### Problem requirements
Give the number of lines in the entries below that hold "petite", with no accompanying words.

### Provided records
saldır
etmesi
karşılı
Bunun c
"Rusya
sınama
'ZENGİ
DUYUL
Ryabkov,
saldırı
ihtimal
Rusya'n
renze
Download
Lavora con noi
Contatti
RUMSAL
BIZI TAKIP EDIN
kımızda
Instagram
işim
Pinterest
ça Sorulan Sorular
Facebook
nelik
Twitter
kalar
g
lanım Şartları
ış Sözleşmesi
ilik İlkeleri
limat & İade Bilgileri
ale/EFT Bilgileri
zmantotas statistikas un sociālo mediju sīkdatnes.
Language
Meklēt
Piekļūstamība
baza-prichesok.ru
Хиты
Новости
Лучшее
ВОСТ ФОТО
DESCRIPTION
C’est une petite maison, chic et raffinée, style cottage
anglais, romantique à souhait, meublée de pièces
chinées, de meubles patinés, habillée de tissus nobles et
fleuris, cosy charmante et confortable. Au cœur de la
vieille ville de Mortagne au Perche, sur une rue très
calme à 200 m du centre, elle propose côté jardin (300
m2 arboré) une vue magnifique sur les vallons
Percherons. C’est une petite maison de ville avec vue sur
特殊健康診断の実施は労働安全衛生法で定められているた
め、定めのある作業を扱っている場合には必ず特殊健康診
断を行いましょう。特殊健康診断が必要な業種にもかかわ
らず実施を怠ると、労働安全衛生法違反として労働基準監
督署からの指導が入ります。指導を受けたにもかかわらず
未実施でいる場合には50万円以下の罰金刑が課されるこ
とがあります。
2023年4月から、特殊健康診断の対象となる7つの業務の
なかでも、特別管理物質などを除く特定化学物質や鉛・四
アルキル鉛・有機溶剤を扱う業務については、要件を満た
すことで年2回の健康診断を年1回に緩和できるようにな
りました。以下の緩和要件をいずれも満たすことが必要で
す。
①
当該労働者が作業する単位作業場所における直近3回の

### Answer for the task
2